Essa foi, no entanto, a exceção que confirma a regra. Em geral, a análise de atribuição mostra que o aquecimento global tornou os desastres dos últimos anos muito mais prováveis. Ainda não temos estimativas para as últimas séries de desastres ainda em curso, mas parece seguro dizer que esta concatenação global de eventos climáticos extremos teria sido virtualmente impossível sem a mudança climática. E isso é quase certamente apenas a ponta da crise, uma pequena amostra dos muitos desastres que virão.

O que me traz de volta à "politização do clima". Preocupar-se com a crise climática não deveria ser uma questão partidária. Mas é, pelo menos neste país. No ano passado, apenas 22% dos americanos que se diziam de direita em política consideravam a mudança climática uma grande ameaça; a lacuna esquerda-direita aqui era muito maior do que em outros países. E apenas nos EUA você vê coisas como os republicanos do Texas tentando ativamente minar o crescente setor de energia renovável de seu próprio estado.

O notável sobre a negação do clima é que os argumentos não mudaram ao longo dos anos: a mudança climática não está acontecendo; OK, está acontecendo, mas não é uma coisa tão ruim; além disso, fazer qualquer coisa a respeito seria um desastre econômico.

E nenhum desses argumentos é abandonado diante das evidências. Da próxima vez que houver um período de frio em algum lugar dos EUA, os suspeitos de sempre afirmarão mais uma vez que a mudança climática é uma farsa. O espetacular progresso tecnológico em energia renovável, que agora faz com que o caminho para emissões bastante reduzidas pareça mais fácil do que imaginavam os otimistas, não impediu as afirmações de que os custos da política climática do governo Biden serão insustentáveis.

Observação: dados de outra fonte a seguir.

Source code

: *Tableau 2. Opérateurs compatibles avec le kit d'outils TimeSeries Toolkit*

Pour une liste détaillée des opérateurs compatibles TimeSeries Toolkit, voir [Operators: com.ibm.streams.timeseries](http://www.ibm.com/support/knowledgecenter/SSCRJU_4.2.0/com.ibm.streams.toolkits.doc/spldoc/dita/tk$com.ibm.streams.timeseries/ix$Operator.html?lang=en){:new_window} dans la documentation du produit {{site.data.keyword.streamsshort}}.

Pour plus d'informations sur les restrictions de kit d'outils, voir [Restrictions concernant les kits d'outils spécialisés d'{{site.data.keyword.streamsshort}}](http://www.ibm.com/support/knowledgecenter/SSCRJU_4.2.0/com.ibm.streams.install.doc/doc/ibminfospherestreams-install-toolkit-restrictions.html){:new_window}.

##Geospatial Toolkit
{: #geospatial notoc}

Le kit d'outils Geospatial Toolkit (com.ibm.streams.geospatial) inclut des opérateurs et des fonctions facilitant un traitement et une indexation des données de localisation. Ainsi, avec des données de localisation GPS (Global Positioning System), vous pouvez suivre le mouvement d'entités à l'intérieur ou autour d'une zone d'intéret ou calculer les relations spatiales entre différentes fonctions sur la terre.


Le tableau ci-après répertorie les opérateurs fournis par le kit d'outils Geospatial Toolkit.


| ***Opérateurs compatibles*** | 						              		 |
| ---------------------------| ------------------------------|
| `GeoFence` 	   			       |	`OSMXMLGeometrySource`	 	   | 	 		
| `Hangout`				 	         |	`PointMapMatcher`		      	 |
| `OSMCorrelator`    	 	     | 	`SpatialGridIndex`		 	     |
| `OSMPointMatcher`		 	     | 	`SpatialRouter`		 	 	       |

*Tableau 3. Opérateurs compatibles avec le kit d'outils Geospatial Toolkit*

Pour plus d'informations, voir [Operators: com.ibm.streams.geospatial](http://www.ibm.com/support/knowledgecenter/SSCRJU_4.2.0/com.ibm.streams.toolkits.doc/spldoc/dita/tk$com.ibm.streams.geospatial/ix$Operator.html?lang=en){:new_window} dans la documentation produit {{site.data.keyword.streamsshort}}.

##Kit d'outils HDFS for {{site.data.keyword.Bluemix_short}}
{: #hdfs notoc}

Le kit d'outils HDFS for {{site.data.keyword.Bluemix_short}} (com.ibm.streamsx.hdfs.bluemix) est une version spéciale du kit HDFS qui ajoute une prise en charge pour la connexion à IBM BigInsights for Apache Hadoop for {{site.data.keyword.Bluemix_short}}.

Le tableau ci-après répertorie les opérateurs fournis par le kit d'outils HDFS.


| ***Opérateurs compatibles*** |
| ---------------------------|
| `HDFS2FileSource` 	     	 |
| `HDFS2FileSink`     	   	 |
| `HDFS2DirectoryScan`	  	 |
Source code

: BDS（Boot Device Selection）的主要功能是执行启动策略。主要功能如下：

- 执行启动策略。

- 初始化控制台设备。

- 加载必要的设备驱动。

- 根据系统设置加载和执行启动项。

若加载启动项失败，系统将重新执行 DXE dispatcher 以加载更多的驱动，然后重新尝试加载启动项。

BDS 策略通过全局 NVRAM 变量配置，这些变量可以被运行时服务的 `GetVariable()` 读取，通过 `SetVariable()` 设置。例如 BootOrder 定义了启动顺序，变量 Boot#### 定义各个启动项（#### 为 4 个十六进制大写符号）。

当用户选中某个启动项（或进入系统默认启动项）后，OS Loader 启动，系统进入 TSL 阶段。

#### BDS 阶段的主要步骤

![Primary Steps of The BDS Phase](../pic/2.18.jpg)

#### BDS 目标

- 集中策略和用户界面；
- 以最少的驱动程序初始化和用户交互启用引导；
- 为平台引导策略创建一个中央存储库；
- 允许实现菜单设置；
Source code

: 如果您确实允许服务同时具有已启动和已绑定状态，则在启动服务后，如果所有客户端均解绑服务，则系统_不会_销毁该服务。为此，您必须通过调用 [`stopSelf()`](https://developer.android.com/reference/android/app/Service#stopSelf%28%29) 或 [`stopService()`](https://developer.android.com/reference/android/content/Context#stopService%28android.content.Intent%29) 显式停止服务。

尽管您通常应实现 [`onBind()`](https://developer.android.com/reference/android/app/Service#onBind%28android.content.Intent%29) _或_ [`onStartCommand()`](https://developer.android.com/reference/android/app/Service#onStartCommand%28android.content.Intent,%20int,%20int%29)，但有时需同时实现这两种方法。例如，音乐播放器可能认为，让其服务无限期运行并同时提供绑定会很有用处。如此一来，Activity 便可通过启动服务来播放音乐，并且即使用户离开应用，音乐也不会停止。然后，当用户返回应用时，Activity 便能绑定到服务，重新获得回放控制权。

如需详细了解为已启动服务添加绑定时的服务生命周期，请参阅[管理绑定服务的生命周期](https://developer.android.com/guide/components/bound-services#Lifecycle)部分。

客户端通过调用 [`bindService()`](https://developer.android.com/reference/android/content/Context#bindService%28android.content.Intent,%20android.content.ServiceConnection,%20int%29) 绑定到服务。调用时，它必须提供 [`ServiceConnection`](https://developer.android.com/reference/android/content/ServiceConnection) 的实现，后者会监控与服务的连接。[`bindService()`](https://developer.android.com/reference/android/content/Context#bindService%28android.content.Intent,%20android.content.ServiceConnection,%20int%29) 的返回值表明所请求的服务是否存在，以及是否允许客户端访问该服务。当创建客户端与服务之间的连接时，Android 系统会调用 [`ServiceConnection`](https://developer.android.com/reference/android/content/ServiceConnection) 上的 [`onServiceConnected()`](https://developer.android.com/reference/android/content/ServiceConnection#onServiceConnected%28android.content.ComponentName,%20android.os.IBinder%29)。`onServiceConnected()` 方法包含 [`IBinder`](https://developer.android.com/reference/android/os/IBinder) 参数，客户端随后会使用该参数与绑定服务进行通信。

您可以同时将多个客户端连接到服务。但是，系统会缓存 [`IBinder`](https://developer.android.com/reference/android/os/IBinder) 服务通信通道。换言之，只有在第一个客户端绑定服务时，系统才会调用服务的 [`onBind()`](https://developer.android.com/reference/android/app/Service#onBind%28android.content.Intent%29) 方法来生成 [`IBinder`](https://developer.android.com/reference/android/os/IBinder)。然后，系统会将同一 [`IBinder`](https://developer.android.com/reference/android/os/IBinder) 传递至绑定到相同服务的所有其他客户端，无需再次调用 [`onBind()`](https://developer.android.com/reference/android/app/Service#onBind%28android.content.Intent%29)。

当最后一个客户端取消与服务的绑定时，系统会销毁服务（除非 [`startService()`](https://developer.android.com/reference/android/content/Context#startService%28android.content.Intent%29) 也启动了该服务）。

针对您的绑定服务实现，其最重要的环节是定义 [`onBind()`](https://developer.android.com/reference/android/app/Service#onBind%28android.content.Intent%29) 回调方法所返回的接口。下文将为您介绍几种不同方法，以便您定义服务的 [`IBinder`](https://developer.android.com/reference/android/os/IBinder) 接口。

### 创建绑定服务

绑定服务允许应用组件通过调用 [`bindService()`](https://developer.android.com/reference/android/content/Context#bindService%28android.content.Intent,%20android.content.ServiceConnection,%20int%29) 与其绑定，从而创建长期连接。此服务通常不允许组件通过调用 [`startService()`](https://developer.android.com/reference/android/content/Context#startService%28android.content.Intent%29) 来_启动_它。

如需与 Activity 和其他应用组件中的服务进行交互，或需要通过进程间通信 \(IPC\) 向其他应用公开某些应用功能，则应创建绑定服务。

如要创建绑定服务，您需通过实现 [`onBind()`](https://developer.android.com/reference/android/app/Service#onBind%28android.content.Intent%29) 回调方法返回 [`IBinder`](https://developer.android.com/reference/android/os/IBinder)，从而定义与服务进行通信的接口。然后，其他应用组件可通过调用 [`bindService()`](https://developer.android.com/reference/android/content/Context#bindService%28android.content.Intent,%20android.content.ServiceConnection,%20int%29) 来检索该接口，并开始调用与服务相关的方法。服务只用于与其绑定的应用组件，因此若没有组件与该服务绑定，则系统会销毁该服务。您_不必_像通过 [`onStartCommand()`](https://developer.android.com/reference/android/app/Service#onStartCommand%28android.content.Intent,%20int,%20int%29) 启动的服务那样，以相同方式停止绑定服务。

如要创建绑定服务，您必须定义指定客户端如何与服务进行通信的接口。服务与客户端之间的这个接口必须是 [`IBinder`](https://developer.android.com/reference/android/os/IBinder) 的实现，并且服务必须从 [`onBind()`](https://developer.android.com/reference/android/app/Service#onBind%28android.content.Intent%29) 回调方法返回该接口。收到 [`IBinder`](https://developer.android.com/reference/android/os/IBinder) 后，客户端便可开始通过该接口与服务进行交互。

Portanto, não devemos esperar ondas de calor recorde em todo o mundo para acabar com as alegações de que a mudança climática, mesmo que esteja acontecendo, não é grande coisa. Também não devemos esperar que os republicanos reduzam sua oposição à ação climática, não importa o que aconteça no mundo.

O que isso significa é que, se o Partido Republicano ganhar o controle da Casa Branca e do Congresso no próximo ano, quase certamente tentará desmantelar a série de subsídios à energia verde promulgada pelo governo Biden, que os especialistas acreditam que levará a uma grande redução nas emissões.

Portanto, queiram ou não, o clima é uma questão política. E os americanos devem estar cientes de que é uma das questões mais importantes sobre a qual eles votarão em novembro próximo.